ACTION ITEM
Below, find the line containing "ληψης, όσο και από νεαρούς" and the line containing "continu sans publicité"; reproduce exactly those two and every line between them, omitting pictures.

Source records
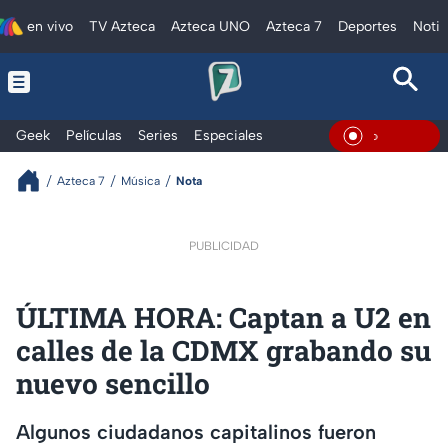
en vivo
TV Azteca
Azteca UNO
Azteca 7
Deportes
Notic
Geek
Películas
Series
Especiales
En Vivo
Azteca 7
Música
Nota
PUBLICIDAD
ÚLTIMA HORA: Captan a U2 en
calles de la CDMX grabando su
nuevo sencillo
Algunos ciudadanos capitalinos fueron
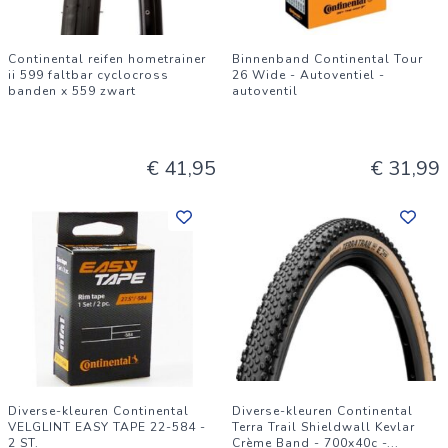
Continental reifen hometrainer
Binnenband Continental Tour
ii 599 faltbar cyclocross
26 Wide - Autoventiel -
banden x 559 zwart
autoventil
€ 41,95
€ 31,99
Diverse-kleuren Continental
Diverse-kleuren Continental
VELGLINT EASY TAPE 22-584 -
Terra Trail Shieldwall Kevlar
2 ST.
Crème Band - 700x40c -
...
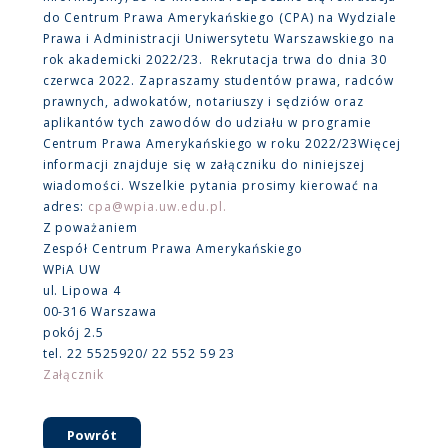
do Centrum Prawa Amerykańskiego (CPA) na Wydziale
Prawa i Administracji Uniwersytetu Warszawskiego na
rok akademicki 2022/23. Rekrutacja trwa do dnia 30
czerwca 2022. Zapraszamy studentów prawa, radców
prawnych, adwokatów, notariuszy i sędziów oraz
aplikantów tych zawodów do udziału w programie
Centrum Prawa Amerykańskiego w roku 2022/23Więcej
informacji znajduje się w załączniku do niniejszej
wiadomości. Wszelkie pytania prosimy kierować na
adres:
cpa@wpia.uw.edu.pl.
Z poważaniem
Zespół Centrum Prawa Amerykańskiego
WPiA UW
ul. Lipowa 4
00-316 Warszawa
pokój 2.5
tel. 22 5525920/ 22 552 59 23
Załącznik
Powrót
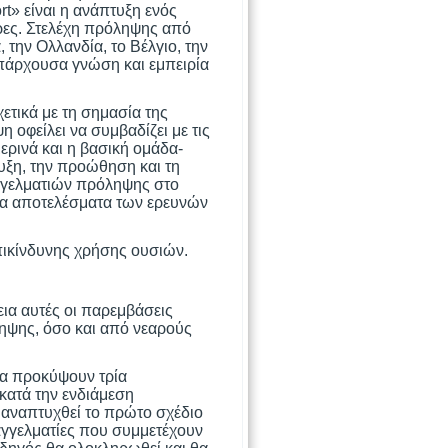
t» είναι η ανάπτυξη ενός
ρες. Στελέχη πρόληψης από
, την Ολλανδία, το Βέλγιο, την
υπάρχουσα γνώση και εμπειρία
ετικά με τη σημασία της
οφείλει να συμβαδίζει με τις
ερινά και η βασική ομάδα-
πτυξη, την προώθηση και τη
αγγελματιών πρόληψης στο
 τα αποτελέσματα των ερευνών
πικίνδυνης χρήσης ουσιών.
εια αυτές οι παρεμβάσεις
ληψης, όσο και από νεαρούς
θα προκύψουν τρία
κατά την ενδιάμεση
αναπτυχθεί το πρώτο σχέδιο
γγελματίες που συμμετέχουν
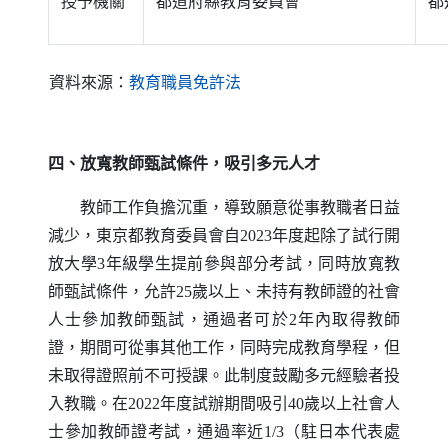
授予機關
都道府縣教育委員會
都
（另開新視窗）
資料來源：
教育職員免許法
四、放寬教師甄試條件，吸引多元人才
教師工作負擔沉重，導致願意從事教職者日益
減少，東京都教育委員會自2023年度起除了試行開
放大學3年級學生提前參與部分考試，同時放寬教
師甄試條件，允許25歲以上、未持有教師證的社會
人士參加教師甄試，通過者可於2年內取得教師
證，期間可從事其他工作，同時完成教育學程，但
未取得證照前不可授課。此制度鼓勵多元經驗者投
入教職。在2022年度試辦期間吸引40歲以上社會人
士參加教師證考試，通過率近1/3（駐日本代表處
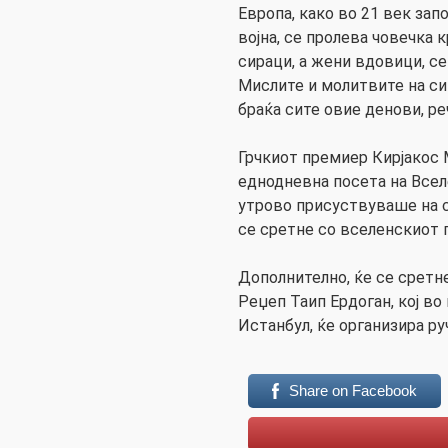
Европа, како во 21 век зап
војна, се пролева човечка к
сираци, а жени вдовици, се
Мислите и молитвите на си
браќа сите овие денови, ре
Грчкиот премиер Кирјакос 
еднодневна посета на Всел
утрово присуствуваше на с
се сретне со вселенскиот п
Дополнително, ќе се сретне
Реџеп Таип Ердоган, кој во
Истанбул, ќе организира ру
Share on Facebook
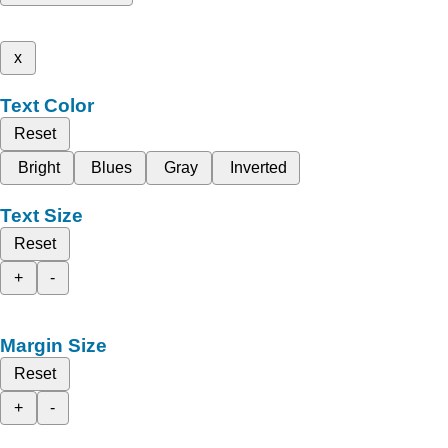
x
Text Color
Reset
Bright
Blues
Gray
Inverted
Text Size
Reset
+
-
Margin Size
Reset
+
-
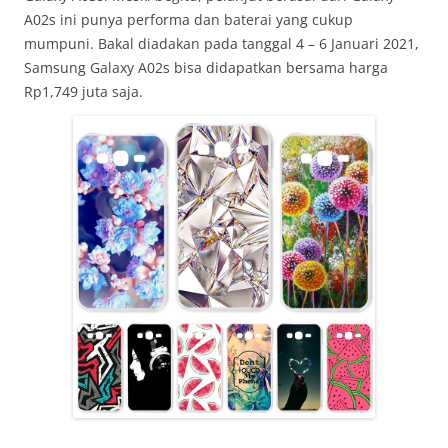
A02s ini punya performa dan baterai yang cukup
mumpuni. Bakal diadakan pada tanggal 4 – 6 Januari 2021,
Samsung Galaxy A02s bisa didapatkan bersama harga
Rp1,749 juta saja.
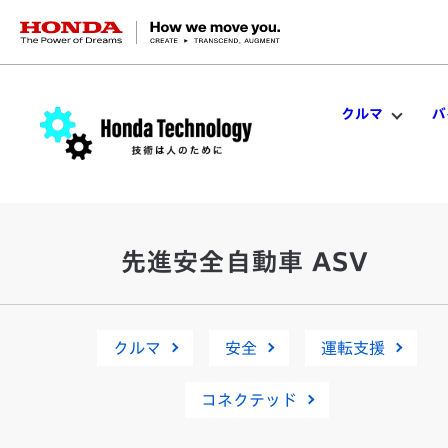
HONDA The Power of Dreams
クルマ
バ
先進安全自動車 ASV
クルマ
安全
運転支援
コネクテッド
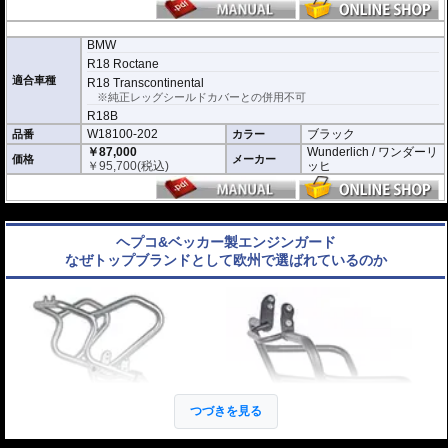
BMW
R18 Roctane
適合車種
R18 Transcontinental
※純正レッグシールドカバーとの併用不可
R18B
W18100-202
ブラック
品番
カラー
￥87,000
Wunderlich / ワンダーリ
価格
メーカー
￥
95,700
(税込)
ッヒ
---
ヘプコ&ベッカー製エンジンガード
なぜトップブランドとして欧州で選ばれているのか
つづきを見る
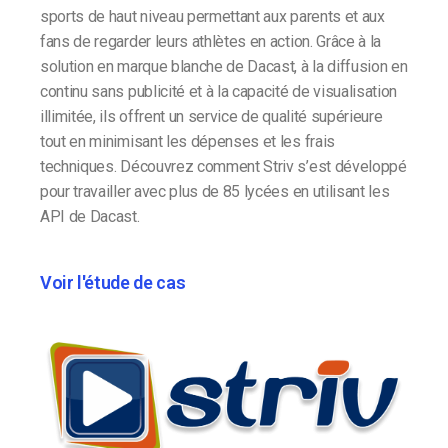
sports de haut niveau permettant aux parents et aux
fans de regarder leurs athlètes en action. Grâce à la
solution en marque blanche de Dacast, à la diffusion en
continu sans publicité et à la capacité de visualisation
illimitée, ils offrent un service de qualité supérieure
tout en minimisant les dépenses et les frais
techniques. Découvrez comment Striv s’est développé
pour travailler avec plus de 85 lycées en utilisant les
API de Dacast.
Voir l'étude de cas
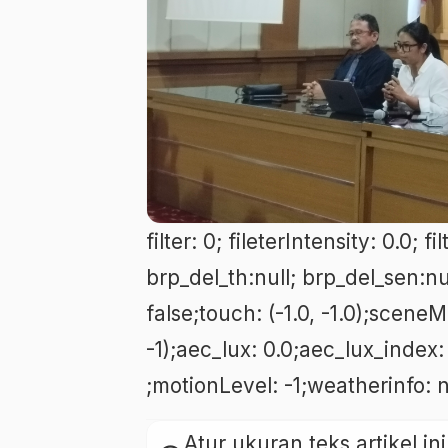
filter: 0; fileterIntensity: 0.0;
brp_del_th:null; brp_del_sen:n
false;touch: (-1.0, -1.0);scene
-1);aec_lux: 0.0;aec_lux_index
;motionLevel: -1;weatherinfo: 
Atur ukuran teks artikel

TASK RESPONSE
ληψης, όσο και από νεαρούς
θα προκύψουν τρία
κατά την ενδιάμεση
αναπτυχθεί το πρώτο σχέδιο
γγελματίες που συμμετέχουν
授予機關
都道府縣教育委員會
都
（另開新視窗）
資料來源：
教育職員免許法
四、放寬教師甄試條件，吸引多元人才
教師工作負擔沉重，導致願意從事教職者日益
減少，東京都教育委員會自2023年度起除了試行開
放大學3年級學生提前參與部分考試，同時放寬教
師甄試條件，允許25歲以上、未持有教師證的社會
人士參加教師甄試，通過者可於2年內取得教師
證，期間可從事其他工作，同時完成教育學程，但
未取得證照前不可授課。此制度鼓勵多元經驗者投
入教職。在2022年度試辦期間吸引40歲以上社會人
士參加教師證考試，通過率近1/3（駐日本代表處
Европа, како во 21 век зап
војна, се пролева човечка к
сираци, а жени вдовици, се
Мислите и молитвите на си
браќа сите овие денови, ре
Грчкиот премиер Кирјакос 
еднодневна посета на Всел
утрово присуствуваше на с
се сретне со вселенскиот п
Дополнително, ќе се сретне
Реџеп Таип Ердоган, кој во
Истанбул, ќе организира ру
Share on Facebook
x
Text Color
Reset
Bright
Blues
Gray
Inverted
Text Size
Reset
+
-
Margin Size
Reset
+
-
A02s ini punya performa dan baterai yang cukup
mumpuni. Bakal diadakan pada tanggal 4 – 6 Januari 2021,
Samsung Galaxy A02s bisa didapatkan bersama harga
Rp1,749 juta saja.
HONDA The Power of Dreams
クルマ
バ
先進安全自動車 ASV
クルマ
安全
運転支援
コネクテッド
BMW
R18 Roctane
適合車種
R18 Transcontinental
※純正レッグシールドカバーとの併用不可
R18B
W18100-202
ブラック
品番
カラー
￥87,000
Wunderlich / ワンダーリ
価格
メーカー
￥
95,700
(税込)
ッヒ
---
ヘプコ&ベッカー製エンジンガード
なぜトップブランドとして欧州で選ばれているのか
つづきを見る
sports de haut niveau permettant aux parents et aux
fans de regarder leurs athlètes en action. Grâce à la
solution en marque blanche de Dacast, à la diffusion en
continu sans publicité et à la capacité de visualisation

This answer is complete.